I’ve been on the fence about the role and value of incubators: torn between whether they nurture and support startup entrepreneurs, or whether they encourage false hopes by letting wanna-be entrepreneurs play in the sandbox for three-months.
So it wasn’t surprising in some respects to see this quote in Fast Company by TechStars NYC managing director David Tisch:
“The majority of accelerators are not good for companies and will fail. There are too many of them. The idea of applying to just any accelerator is totally silly. A company should do homework and figure out which one is right for them.”
Tisch’s take reflects a few realities:
1. It is pretty easy to create an incubator so the barriers to entry are low. Raise a little bit of money, rent some office space, solicit startups, and open your doors. (Note: It is important to remember incubators are businesses that need “customers” to operate.)
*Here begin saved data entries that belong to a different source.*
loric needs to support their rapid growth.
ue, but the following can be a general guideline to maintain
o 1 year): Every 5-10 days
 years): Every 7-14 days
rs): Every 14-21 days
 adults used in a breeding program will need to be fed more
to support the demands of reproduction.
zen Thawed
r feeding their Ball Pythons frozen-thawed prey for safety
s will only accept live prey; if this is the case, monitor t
2. There are too many incubators or, at least, many incubators that shouldn’t be in business because they don’t have the right people, structure or financial resources.
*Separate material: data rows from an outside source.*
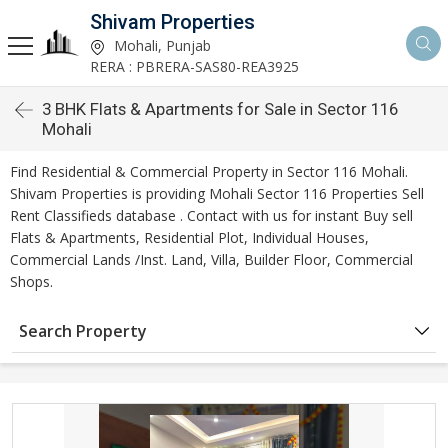
Shivam Properties
Mohali, Punjab
RERA : PBRERA-SAS80-REA3925
3 BHK Flats & Apartments for Sale in Sector 116
Mohali
Find Residential & Commercial Property in Sector 116 Mohali.
Shivam Properties is providing Mohali Sector 116 Properties Sell
Rent Classifieds database . Contact with us for instant Buy sell
Flats & Apartments, Residential Plot, Individual Houses,
Commercial Lands /Inst. Land, Villa, Builder Floor, Commercial
Shops.
Search Property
3. Many startups that participate in incubators have little or no potential but they are given three months of life support to live the dream. After the program ends, they out of time, money and options.
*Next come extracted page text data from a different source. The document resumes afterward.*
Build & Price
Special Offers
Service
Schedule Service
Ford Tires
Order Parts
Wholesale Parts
What we’ve seen over the past year is an incubator gold-rush as entrepreneurs embrace a different way to participate in the startup renaissance. Rather than invest in a single startup or launch their own startups, these entrepreneurs spread their bets and risk by creating an incubator to invest in dozens of startups. If one or two of them hits, the incubator can be successful. It’s like going to Las Vegas with $1,000, and then placing $5 bets on 200 crap tables.
The question is whether incubators are good for startup entrepreneurs. Do they provide enough value to warrant a place within the startup ecosystem? Or are most incubators selling false hope in return for 5% to 10% stakes in a slew of startups?
There are probably good incubators with the right people, structure, mentorship and networks to help startup entrepreneurs and, at the same time, generate a health return on investment. At the same time, there are lots of incubators that provide no value other than giving entrepreneurs a place to hang out for three months.
In over the next six to 12 months, there will be a consolidation within the incubator “industry” as weaker players disappear after none or few of their startups show enough traction to create a business or attract other investors. In the end, this will be a positive thing to weed out the pretenders from the real players.
What do you think? What value do incubators provide? What the key ingredients for a successful incubator?